Guest Post by Jeriah Hildwine

I first met Conrad Freiburg in what must have been the Spring of 2008, while I was living out in Belmont Heights (about as far west as you can go and still be in the city limits) and working at an Ace Hardware in River Grove. A friend my wife Stephanie Burke had made while we were living in Baltimore was dating a guy from Chicago, a friend of Conrad’s. Unfortunately, I had to work at the hardware store while the rest of them went to visit Conrad’s studio, but when I got home from work, Stephanie described to me what she had seen: a big wooden roller coaster, down which one rolled a bowling ball. She said it was awesome.

Conrad Freiburg, "The Slipping Glimpser," installed at Linda Warren Gallery.

I didn’t know it at the time, but the piece Stephanie had described to me was “The Slipping Glimpser,” its name taken from a quote by de Kooning, apparently famous although I hadn’t heard it before Conrad told me about it, fairly recently: “…When I’m falling, I’m doing all right; when I’m slipping, I say, hey, this is interesting! It’s when I’m standing upright that bothers me: I’m not doing so good; I’m stiff. As a matter of fact, I’m really slipping, most of the time into that glimpse. I’m like a slipping glimpser.”

The Slipping Glimpser is a 160-foot track roller coaster, made of ash and hickory.  Conrad’s carpentry skills give a level of high craft and polish to everything he makes; at his recent exhibition It Is What It Isn’t at the Hyde Park Art Center, I was amazed by the precision and craftsmanship that he put even into the wooden bracket which held the camera with which he was documenting the operation of the Self-Contained Unit of Entropy. The Slipping Glimpser’s track is designed to accommodate a bowling ball.  Conrad had some custom-made clear bowling balls, like the one that Ernie McCracken (Bill Murray) used in Kingpin (with the rose inside), only instead of a rose, the balls used in the Slipping Glimpser contained fragments of a previous sculpture: The Ball Dropper.

The Ball Dropper (2006) was a simple ramp in which a bowling ball was loaded into one end, rolled down the ramp to gain velocity, then hit a “ski jump” at the end to launch it over a short trajectory onto a pre-sighting target landing zone. Objects to be destroyed were placed in this landing zone, and were destroyed by the impact of the ball. The Ball Dropper was put to work as a busking device, audience members paying a small fee to have an object of their choosing destroyed by the machine. This kind of performative panhandling fits into Conrad’s work ethic, which he described to me (when he was the
visiting artist at Co-Prosperity School) as “Everything I do has to provide me with food, shelter, or art.”

Conrad has a weird, frugal humility, living simply and downplaying the significance of everything he does, which really comes across in an essay he wrote for Studio Chicago, called “The Great American Loserdom.” Many months ago, Stephanie and I visited Conrad’s studio to see what he was working on; it was a prototype of his drawing machine, a “harmonograph.” He showed us the rough prototype, about the size of a sewing table, pendulums weighted by coffee can-sized chunks of concrete, which when set to moving created spirals or more complex shapes, bow ties and butterflies of line.  Conrad fed us dinner, an unexpected combination of rotisserie chicken (inexplicably, he had a rotisserie cooker in his studio), chickpeas which he had sprouted himself in a Mason jar, and oatmeal. It was strangely satisfying, and a perfect illustration to what he had been telling us, about a life in which he made do with very little, in order that nothing be allowed to get in the way of his making art.

::::

Transcribe the guest post about Conrad Freiburg from "I first met" up to and including "Linda Warren Gallery.".

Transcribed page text
::::

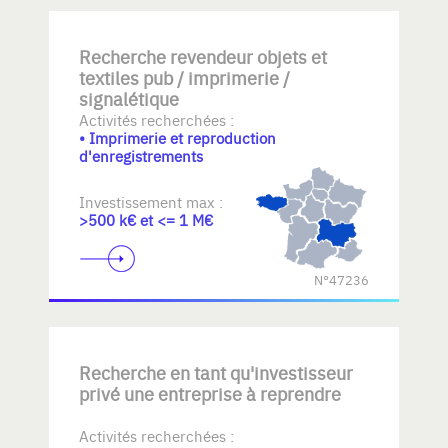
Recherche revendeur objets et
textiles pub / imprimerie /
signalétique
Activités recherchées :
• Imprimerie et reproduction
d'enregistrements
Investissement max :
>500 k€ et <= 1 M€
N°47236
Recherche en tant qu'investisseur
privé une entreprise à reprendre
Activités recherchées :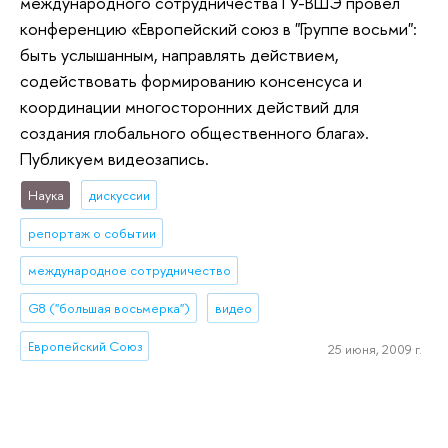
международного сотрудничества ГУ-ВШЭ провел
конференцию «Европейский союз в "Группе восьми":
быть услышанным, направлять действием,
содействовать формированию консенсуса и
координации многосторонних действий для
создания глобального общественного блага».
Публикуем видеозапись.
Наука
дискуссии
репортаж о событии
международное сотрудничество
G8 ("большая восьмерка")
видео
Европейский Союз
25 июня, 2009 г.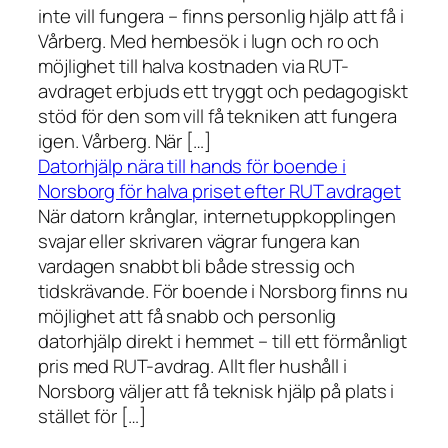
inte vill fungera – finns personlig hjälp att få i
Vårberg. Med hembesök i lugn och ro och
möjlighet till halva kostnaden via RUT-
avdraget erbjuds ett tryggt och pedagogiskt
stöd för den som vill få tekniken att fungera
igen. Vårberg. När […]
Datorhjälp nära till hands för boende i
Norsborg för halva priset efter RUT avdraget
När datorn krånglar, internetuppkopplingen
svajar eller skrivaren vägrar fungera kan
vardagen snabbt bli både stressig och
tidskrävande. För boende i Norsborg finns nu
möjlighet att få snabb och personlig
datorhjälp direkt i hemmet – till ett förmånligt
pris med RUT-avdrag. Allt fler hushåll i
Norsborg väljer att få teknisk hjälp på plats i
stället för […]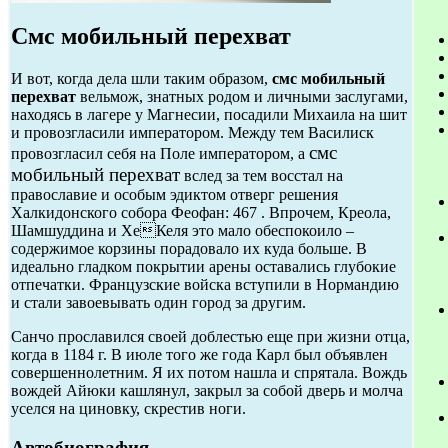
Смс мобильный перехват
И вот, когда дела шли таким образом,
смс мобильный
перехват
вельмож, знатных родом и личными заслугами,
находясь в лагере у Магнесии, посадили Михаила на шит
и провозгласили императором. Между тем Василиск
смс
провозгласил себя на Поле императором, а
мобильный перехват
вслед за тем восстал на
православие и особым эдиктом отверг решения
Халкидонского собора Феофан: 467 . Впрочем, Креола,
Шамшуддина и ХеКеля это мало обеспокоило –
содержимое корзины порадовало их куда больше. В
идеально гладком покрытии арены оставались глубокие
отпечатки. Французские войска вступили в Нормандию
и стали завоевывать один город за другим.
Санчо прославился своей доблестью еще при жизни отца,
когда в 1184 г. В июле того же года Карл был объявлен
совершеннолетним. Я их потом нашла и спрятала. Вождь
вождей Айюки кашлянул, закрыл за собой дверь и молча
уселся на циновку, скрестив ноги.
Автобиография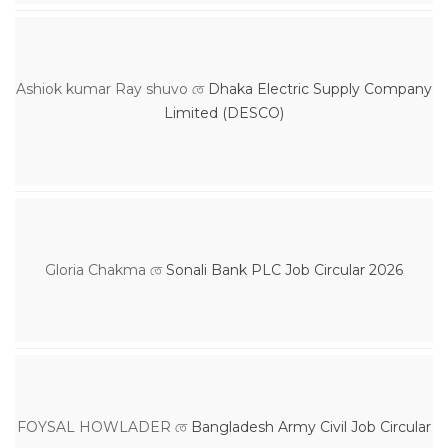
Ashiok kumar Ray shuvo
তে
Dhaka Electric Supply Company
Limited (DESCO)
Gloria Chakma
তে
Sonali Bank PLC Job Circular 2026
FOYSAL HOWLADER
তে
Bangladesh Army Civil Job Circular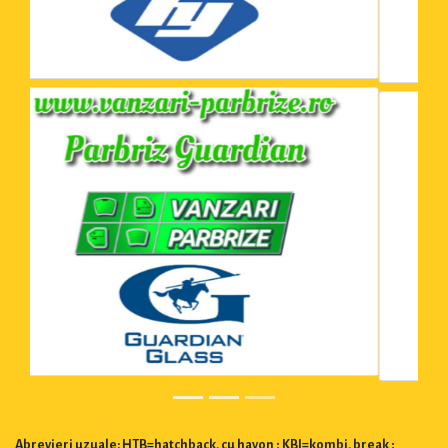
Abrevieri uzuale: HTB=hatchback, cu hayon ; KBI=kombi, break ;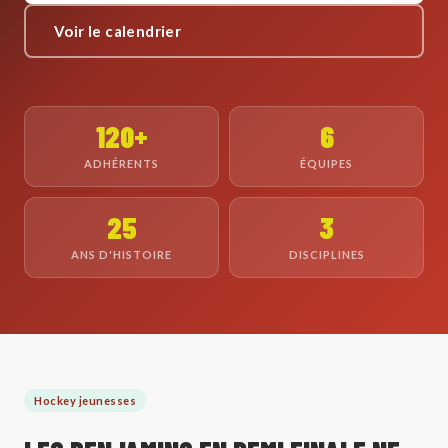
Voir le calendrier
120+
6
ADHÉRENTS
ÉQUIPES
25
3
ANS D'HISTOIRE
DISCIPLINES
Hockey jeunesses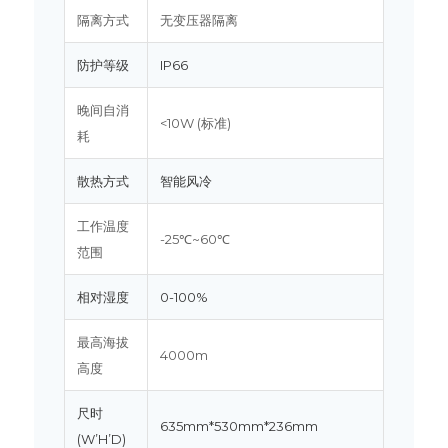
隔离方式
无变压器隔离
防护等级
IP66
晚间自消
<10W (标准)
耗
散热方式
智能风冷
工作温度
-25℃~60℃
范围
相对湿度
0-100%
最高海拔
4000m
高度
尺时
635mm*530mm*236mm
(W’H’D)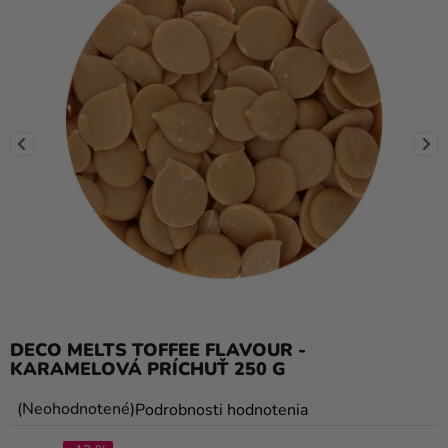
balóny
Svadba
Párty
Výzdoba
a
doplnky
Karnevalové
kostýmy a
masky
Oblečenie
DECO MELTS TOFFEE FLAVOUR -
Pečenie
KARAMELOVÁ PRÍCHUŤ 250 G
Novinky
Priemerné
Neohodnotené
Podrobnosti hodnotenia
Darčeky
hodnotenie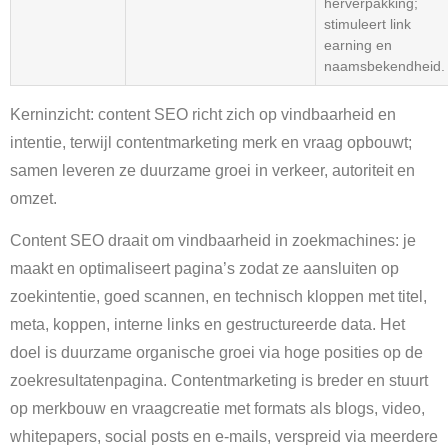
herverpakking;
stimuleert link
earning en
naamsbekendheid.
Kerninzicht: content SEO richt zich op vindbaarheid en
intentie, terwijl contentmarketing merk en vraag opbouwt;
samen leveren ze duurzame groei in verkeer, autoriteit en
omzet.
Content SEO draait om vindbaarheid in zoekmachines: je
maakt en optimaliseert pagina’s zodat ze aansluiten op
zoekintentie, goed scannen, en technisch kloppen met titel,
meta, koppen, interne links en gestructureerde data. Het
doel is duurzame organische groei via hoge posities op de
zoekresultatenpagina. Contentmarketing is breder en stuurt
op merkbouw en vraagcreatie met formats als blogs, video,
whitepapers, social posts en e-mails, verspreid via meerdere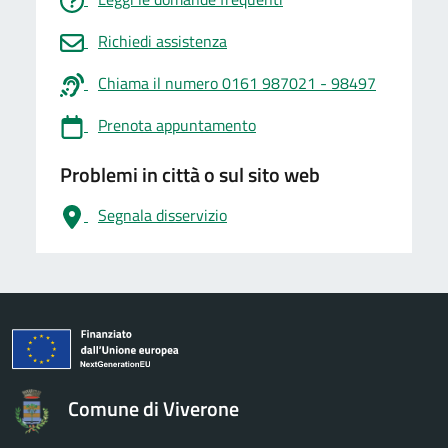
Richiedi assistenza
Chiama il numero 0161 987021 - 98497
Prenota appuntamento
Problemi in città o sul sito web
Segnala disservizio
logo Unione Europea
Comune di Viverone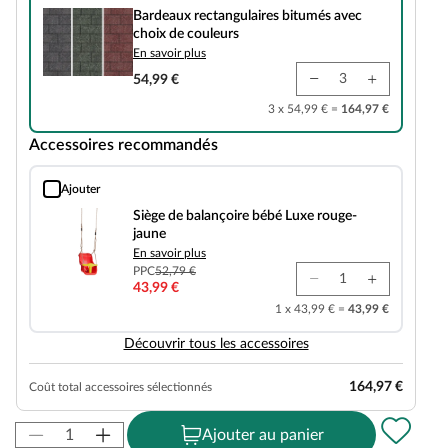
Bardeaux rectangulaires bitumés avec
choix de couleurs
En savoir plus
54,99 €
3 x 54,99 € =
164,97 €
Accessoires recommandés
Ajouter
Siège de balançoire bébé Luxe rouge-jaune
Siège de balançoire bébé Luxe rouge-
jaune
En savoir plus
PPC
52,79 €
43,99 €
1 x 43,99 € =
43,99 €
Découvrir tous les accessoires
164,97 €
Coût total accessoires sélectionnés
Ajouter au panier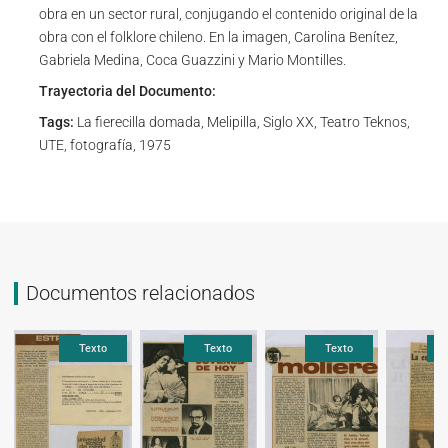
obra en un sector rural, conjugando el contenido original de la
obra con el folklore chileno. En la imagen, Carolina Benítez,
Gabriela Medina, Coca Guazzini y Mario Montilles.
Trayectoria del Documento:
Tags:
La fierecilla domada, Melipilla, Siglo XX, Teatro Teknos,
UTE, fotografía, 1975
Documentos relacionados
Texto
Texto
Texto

::::

_RESULT OF THIS EXERCISE_
I first met Conrad Freiburg in what must have been the Spring of 2008, while I was living out in Belmont Heights (about as far west as you can go and still be in the city limits) and working at an Ace Hardware in River Grove. A friend my wife Stephanie Burke had made while we were living in Baltimore was dating a guy from Chicago, a friend of Conrad’s. Unfortunately, I had to work at the hardware store while the rest of them went to visit Conrad’s studio, but when I got home from work, Stephanie described to me what she had seen: a big wooden roller coaster, down which one rolled a bowling ball. She said it was awesome.

Conrad Freiburg, "The Slipping Glimpser," installed at Linda Warren Gallery.